Not that it is very significant since that test code is primarily a memcpy() test which is bandwidth rather than latency. At a split point, you need some bandwidth to be sure, when doing the copy/split, but after that, it becomes more latency... And I am not sure what that box does with all the shared read-only data, if you plant it on one node, and make the others access over the infiniband switch, that would be an issue for sure...
Forget about the infiniband now since all of the processors I used are on one node with 32 processors. I tested only for up to 16. So the latency comes from the difference in number of hops and many other factors for the opteron in addition to that. I would guess the constant shared data will be cached really well. Each core has (64kb L1 + 512 kb L2) and a shared 2MB L3.
Without knowing exactly how you are testing, exactly what the hardware looks like, scaling is difficult to discuss precisely. Normally, Crafty scales well on a normal AMD box (or Intel box). But I have not done a ton of testing on 6 core and up chips and have seen some issues there because with 6 cores, you can have 6x the demand, with the same HT hardware you have with just one core. So there is definitely a bottleneck. I just have not played around with any AMD hardware in quite a while since Intel has ruled the roost for several years in terms of chess performance...
Well I already metioned it is HP server machine 8 sockets X Quad-core AMD opterons. The only doubtful stuff I provided at first was the inifinband interconnect but I cleared that up a couple of posts ago. That was used for connecting the server machine to other similar machines. Each onehas 8 cpus interconnected by an HT of 1ghz, so upto 32 cores no need for the inifiniband.

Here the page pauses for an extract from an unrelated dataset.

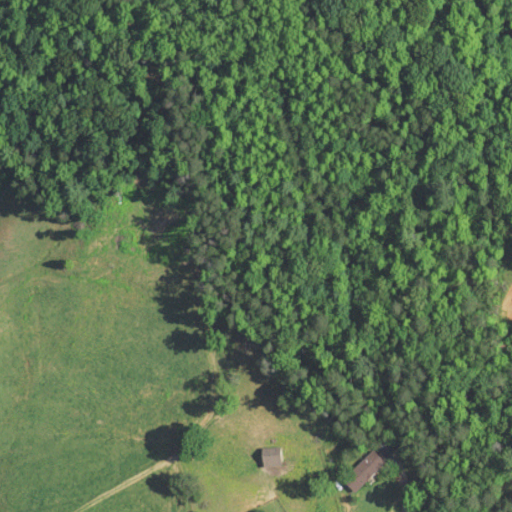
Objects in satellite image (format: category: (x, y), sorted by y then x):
building: (268, 456)
building: (367, 463)
road: (404, 488)
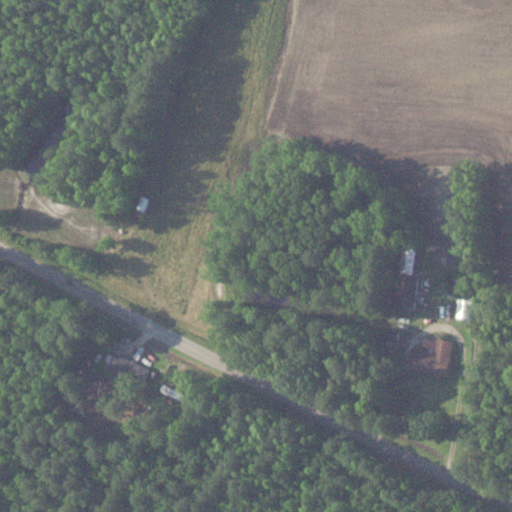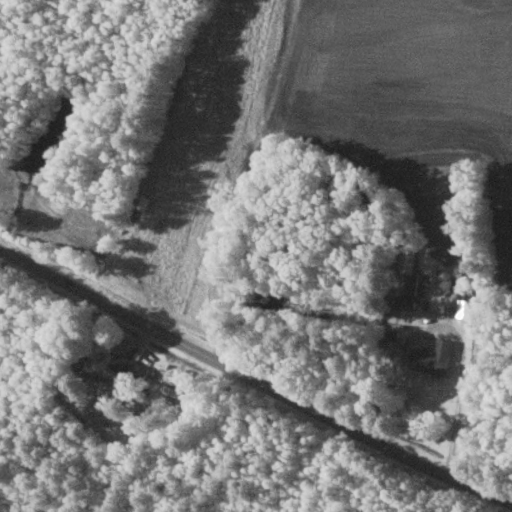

Btw what about the result on the intel xeon I gave in the other post (UMA machine). Crafty seem to suffer a lot at 8 cores. The timed tests are done in the following way:
1 processor - 1 minute run
2 processor - 2 minute run
4 processor - 4 minute run
etc..
Note that I am comparing only NPS values, if it was speed up we are talking about it would be much worse. It seems to me the search nowadays is very selective to gain best parallel performance.
Edit: Suj confirmed that he used the same hardware for Sjeng in the past
HP Prolient DL785 G5 server. It is a bit old now compared to the new more powerful servers.